## [Problem requirements]
Report each line of the listing below that contains the string "times". Case counts.

## [Supplied material]
════════
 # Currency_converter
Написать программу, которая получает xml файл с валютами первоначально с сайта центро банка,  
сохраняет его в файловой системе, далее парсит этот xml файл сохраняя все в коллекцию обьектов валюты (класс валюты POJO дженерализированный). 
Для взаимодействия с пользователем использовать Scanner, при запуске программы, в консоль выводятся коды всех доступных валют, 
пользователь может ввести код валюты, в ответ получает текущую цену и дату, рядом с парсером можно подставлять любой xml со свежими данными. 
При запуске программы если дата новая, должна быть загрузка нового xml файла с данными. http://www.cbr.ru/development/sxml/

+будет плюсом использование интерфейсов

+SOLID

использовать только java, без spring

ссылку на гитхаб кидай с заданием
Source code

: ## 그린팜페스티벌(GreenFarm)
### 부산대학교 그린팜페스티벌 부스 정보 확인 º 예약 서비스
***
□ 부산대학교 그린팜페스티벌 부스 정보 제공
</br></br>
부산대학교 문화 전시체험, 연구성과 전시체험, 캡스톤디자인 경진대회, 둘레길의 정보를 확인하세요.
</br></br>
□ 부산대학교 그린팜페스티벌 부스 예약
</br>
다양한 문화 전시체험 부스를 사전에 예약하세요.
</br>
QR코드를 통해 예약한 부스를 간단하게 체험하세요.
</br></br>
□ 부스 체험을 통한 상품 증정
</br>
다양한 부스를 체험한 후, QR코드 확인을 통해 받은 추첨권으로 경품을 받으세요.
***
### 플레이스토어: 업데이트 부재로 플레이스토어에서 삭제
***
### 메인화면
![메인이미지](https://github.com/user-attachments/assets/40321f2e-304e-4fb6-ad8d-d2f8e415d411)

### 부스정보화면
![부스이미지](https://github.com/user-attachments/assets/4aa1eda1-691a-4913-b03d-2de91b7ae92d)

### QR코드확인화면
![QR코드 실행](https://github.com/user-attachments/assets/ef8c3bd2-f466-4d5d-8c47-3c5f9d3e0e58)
════════
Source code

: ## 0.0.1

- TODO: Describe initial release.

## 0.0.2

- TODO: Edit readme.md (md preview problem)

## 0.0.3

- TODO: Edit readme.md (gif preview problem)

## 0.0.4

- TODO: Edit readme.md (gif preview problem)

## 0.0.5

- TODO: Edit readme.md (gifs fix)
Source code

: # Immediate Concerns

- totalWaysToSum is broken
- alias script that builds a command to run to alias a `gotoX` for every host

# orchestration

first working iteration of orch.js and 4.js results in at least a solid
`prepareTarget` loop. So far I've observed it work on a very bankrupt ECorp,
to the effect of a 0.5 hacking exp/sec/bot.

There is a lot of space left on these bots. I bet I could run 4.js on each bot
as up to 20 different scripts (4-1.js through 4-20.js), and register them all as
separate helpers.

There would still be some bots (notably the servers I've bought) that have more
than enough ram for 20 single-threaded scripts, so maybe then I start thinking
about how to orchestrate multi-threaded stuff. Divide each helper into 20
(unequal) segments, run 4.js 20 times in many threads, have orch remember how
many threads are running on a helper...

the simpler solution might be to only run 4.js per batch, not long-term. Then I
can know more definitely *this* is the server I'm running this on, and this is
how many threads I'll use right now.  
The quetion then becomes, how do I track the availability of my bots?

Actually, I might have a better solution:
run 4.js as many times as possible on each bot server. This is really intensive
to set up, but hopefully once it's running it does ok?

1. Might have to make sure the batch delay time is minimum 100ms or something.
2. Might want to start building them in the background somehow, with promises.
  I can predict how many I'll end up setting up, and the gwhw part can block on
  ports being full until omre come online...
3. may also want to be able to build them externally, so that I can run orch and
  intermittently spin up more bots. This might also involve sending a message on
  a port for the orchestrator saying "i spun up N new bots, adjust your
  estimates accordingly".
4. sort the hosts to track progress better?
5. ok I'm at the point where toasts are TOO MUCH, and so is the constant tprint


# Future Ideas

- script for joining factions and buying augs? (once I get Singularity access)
════════
## [Output of the exercise]
(unequal) segments, run 4.js 20 times in many threads, have orch remember how
run 4.js as many times as possible on each bot server. This is really intensive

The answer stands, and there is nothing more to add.